En la incubadora de novelas y ensayos imposibles, Lem incluye Perycalypsis, de Fersengeld. La primera alerta del absurdo ocurre no más empezar la reseña, cuando el crítico revela que el autor escribió el libro en una lengua que no conoce muy bien, fue publicado en un país en el que no se corrigen bien los libros y él, para rematar, tampoco lee bien el idioma, pero lo poco que logra desentrañar le da información suficiente para escribir. El panorama que presenta Perycalypsis es a la vez un diagnóstico y una profecía (o una retrofecía, explica Lem): la cantidad de libros malos están sepultando, o ha sepultado ya, a los pocos que valen la pena, y cada vez será más difícil rescatarlos de ese desierto.

Como el capitalismo parece ser la causa detrás de la desgracia, Fersengeld resuelve el asunto con dinero: crear un fondo que premie la no creación. Quien no sume peso a la montaña de obras que se publican cada año, recibirá una recompensa. Quien insista, deberá pagar una multa. “Quien haga un invento o edite dos libros al año, pierde todo derecho a cobrar. Si aumentamos la producción anual a tres títulos, en vez de cobrar, debemos pagar al Fondo una suma prevista. Gracias a este sistema, solo cometerá un acto de creación un verdadero altruista”. El programa también prohíbe que se conozca la identidad de los creadores, para salvar de paso el trámite del ego.

Después de darle vueltas a su fantasía bancomundialista, sus protocolos y repercusiones, Fersengeld sugiere quemar su propio libro en la pira en la que deberán incinerarse todas las obras producidas en el siglo XX, para dar paso al florecimiento en el que las grandes joyas del pasado volverán a relucir. Lem sabe que el uso del fuego ha sido infame en otros tiempos, pero confía en que esta vez la broma tenga repercusiones progresistas.

Ahora el castigo parece justificado por la diferencia en las condiciones de producción de las obras del pasado versus las del presente: antes reinaba la dificultad, entonces el empeño creativo no tenía más remedio que depurarse.

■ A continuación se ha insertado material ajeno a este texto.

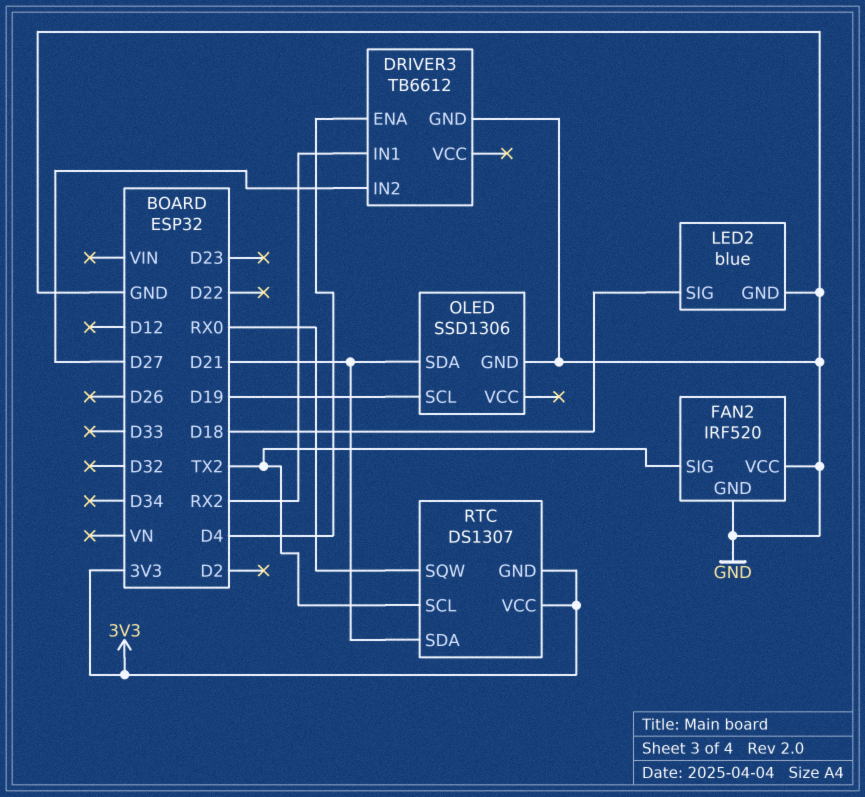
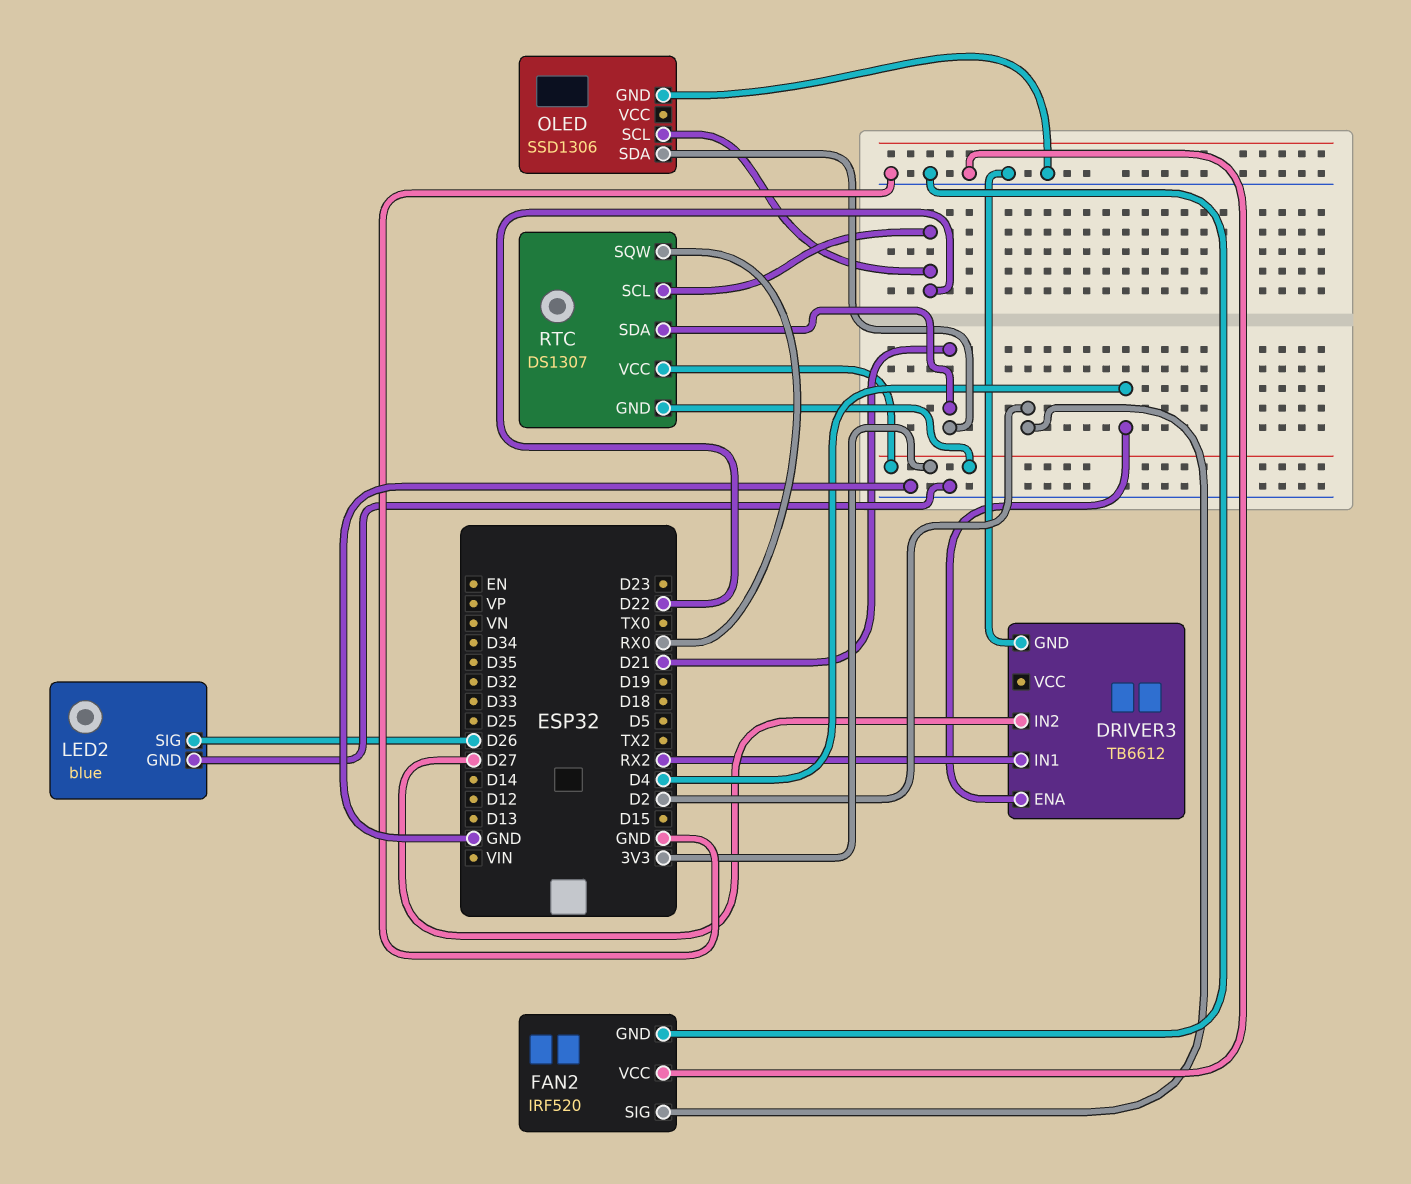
FAN2 pin SIG: TX2 -> D2
LED2 pin SIG: D18 -> D26
OLED pin SCL: D19 -> D22
RTC pin SCL: TX2 -> D22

Bajo la armadura inquisitorial de su sarcasmo, busca volver a encontrar “la situación de peligro imprescindible en la producción de toda obra seria y responsable”. En medio de una sociedad sin resistencias, donde todo es válido y reina la corrección, Lem inventa libros para resucitar ideas que muelen a palos al lector una vez que logran convencerlo de abrir la puerta, de no cerrar la tapa del libro.